Chicago ist die „Windy City“ am Lake Michigan. Es ist nicht ganz geklärt, weshalb die Stadt diesen Spitznamen trägt. Einige behaupten, das Attribut “Windy” käme von den ständig vom Lake Michigan her wehenden Winden. Andere behaupten, dass die Stadt den Namen ihrer politischen Vergangenheit und den „windigen“ Wahlversprechen der Chicagoer Politiker verdankt. Eins ist aber klar: die Stadt von Al Capone und Frank Lloyd Wright am nördlichen Rand von Illinois verkörpert den amerikanischen Mythos wie es sonst nur New York oder San Francisco tun. Annabelle war dort und hat Reisetipps für Euch.














@Annabelle,
Wow, was ein Bericht über die "Windy City". Sehr schön und detailliert. Hat mich vor allem gefreut, da Chicago auch bald für mich Heimatstadt für ein paar Jahre sein wird!
Gruß aus Freiburg
ansprechender artikel, schöne bilder...mag diese stadt sehr. und für alle liebhaber der house musik ist der besuch des "honorary frankie knuckles way" pflicht ;).
Toller Artikel!!
Hat Annabelle Meklin auch ein paar Tipps für gute Youth Hostels oder so etwas in der Art?
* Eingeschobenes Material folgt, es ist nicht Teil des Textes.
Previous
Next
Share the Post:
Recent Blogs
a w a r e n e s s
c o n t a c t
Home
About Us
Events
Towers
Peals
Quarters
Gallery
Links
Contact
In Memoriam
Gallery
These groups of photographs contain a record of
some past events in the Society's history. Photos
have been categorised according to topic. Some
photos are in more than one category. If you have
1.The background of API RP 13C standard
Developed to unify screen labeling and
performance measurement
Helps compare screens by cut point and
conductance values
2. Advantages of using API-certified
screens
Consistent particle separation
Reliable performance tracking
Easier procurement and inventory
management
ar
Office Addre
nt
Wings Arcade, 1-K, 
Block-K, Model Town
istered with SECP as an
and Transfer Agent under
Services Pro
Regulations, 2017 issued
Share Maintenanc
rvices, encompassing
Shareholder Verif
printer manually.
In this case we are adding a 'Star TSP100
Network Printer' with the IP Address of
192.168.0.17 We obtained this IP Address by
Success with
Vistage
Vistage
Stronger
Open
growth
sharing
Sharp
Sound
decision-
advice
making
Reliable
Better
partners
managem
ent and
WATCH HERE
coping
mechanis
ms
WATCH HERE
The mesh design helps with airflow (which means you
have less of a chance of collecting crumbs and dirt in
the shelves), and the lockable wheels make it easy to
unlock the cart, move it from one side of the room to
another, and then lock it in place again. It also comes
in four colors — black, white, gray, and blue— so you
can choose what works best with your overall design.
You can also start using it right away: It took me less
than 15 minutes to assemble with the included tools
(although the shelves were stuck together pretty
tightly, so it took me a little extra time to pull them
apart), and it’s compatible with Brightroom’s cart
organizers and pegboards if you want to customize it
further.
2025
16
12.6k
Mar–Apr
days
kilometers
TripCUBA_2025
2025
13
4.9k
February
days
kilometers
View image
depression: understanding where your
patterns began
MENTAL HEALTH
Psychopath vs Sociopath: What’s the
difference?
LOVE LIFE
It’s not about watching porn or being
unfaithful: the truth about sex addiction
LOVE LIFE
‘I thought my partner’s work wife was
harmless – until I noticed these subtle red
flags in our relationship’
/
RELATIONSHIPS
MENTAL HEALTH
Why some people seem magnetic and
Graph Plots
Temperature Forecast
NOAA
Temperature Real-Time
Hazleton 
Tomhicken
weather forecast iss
Ich fliege nächsten März mit 20 Schülen nach IL und wir werden 5-7 Tage in Chicago sein. Dafür suche ich dringend günstige, zentral gelegene Unterkunftsmöglichkeiten für unsere Gruppe.
Insidertipps wäre hier Gold wert...und ich wäre super dankbar für Tipps. Habe leider keine Kontaktadresse von Annabelle Merklin und würde mich über eine kurze Rückmeldung freuen.
Danke,
Reisefieber-Grüße Katrin
Hallo Katrin,
leider kann ich keine konkrete Übernachtungsmöglichkeit empfehlen, da ich immer bei Privatleuten gewohnt habe.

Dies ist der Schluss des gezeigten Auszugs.